1. Doritos Mountain Dew
Since PepsiCo owns a number of food and beverage brands, it was only a matter of time before they started looking at crossover opportunities. And the link between the target audience for Doritos and Mountain Dew is pretty clear—both target young men who are seeking “ extreme” (meaning highly artificial and unhealthy) flavor experiences. And if you look carefully at the growing relationship between the two brands, you can see signs of the horrors to come. In 2008, the company offered Doritos Quest, Doritos chips coated with a sweet mystery flavor that was later revealed to be Mountain Dew. And in early 2014, the brands collaborated on a promotion tied into the release of a video game in the Call of Duty series.
But even with these signals, the world still wasn’t ready when the company began testing Doritos-flavored Mountain Dew on US college campuses. Because while Mountain Dew-flavored Doritos were unappealing, for some reason, Doritos-flavored Mountain Dew amps up the gross factor to a whole new level.
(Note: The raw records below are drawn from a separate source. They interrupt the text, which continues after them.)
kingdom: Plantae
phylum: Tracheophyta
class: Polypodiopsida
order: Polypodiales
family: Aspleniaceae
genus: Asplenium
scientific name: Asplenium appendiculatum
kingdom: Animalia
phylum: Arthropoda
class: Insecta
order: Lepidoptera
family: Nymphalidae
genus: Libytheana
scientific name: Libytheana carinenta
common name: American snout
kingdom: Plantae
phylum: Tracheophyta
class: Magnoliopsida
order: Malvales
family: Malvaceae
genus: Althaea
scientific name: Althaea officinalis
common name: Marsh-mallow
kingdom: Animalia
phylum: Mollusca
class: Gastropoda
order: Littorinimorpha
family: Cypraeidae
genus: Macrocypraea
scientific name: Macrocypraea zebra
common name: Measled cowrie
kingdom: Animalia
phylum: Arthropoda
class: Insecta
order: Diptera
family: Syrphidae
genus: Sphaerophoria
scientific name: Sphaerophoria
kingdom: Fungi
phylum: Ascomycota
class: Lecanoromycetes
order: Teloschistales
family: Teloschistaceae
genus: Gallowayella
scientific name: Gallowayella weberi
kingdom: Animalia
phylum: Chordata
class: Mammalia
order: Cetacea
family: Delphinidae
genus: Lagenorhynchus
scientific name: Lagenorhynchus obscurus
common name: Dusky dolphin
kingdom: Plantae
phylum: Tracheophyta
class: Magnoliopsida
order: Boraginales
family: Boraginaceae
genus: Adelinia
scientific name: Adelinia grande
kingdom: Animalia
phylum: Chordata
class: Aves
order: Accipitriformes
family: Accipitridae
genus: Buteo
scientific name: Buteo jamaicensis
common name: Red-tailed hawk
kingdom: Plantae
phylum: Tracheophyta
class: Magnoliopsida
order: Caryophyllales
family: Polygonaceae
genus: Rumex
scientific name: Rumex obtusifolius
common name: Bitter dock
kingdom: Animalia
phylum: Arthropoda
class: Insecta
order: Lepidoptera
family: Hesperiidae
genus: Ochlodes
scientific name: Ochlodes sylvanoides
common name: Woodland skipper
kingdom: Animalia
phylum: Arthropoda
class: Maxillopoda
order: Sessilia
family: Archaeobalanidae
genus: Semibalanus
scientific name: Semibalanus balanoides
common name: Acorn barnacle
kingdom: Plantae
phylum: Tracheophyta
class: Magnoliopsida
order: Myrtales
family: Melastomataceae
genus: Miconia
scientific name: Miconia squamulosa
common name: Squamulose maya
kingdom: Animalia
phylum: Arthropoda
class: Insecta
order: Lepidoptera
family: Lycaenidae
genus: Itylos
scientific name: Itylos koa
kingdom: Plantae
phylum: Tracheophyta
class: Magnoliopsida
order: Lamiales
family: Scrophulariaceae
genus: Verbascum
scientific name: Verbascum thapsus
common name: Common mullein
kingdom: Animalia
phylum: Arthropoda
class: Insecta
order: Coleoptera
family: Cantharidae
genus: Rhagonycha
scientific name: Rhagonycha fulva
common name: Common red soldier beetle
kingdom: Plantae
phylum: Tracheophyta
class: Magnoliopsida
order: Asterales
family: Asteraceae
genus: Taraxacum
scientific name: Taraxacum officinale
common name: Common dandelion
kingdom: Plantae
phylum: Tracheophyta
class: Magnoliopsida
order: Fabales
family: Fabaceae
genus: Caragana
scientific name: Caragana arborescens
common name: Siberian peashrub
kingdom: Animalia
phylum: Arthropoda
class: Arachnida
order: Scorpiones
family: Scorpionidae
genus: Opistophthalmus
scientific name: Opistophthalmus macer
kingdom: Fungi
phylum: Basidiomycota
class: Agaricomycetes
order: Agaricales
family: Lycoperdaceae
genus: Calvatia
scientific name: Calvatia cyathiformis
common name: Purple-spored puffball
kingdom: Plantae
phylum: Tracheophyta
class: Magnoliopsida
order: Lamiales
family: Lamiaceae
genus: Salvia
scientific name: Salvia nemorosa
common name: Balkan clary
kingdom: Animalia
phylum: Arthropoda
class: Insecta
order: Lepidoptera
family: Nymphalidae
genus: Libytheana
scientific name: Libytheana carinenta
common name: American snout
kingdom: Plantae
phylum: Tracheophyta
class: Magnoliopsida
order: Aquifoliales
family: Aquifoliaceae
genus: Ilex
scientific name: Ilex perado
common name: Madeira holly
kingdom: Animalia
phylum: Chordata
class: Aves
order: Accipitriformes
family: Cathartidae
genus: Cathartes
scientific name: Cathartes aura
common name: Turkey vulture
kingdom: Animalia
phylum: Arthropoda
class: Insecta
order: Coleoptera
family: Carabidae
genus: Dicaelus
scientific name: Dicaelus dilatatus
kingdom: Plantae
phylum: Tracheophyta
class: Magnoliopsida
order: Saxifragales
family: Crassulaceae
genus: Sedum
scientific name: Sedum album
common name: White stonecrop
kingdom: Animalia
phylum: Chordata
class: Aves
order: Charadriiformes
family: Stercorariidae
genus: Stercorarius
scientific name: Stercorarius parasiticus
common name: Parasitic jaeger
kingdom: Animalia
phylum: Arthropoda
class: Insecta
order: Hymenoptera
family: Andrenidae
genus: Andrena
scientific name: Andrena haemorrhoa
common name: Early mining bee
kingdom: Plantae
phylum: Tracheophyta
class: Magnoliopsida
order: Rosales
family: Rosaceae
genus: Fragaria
One guinea pig said the soda, “wasn’t that disgusting…It tasted like orange with a Doritos aftertaste.” With that kind of ringing endorsement, we can see why Pepsi apparently didn’t take this combo past the test stage. But don’t be lulled into a false sense of security—the risk that soda that tastes like Doritos could one day invade grocery shelves everywhere is a threat as long as these brands remain under the same corporate umbrella.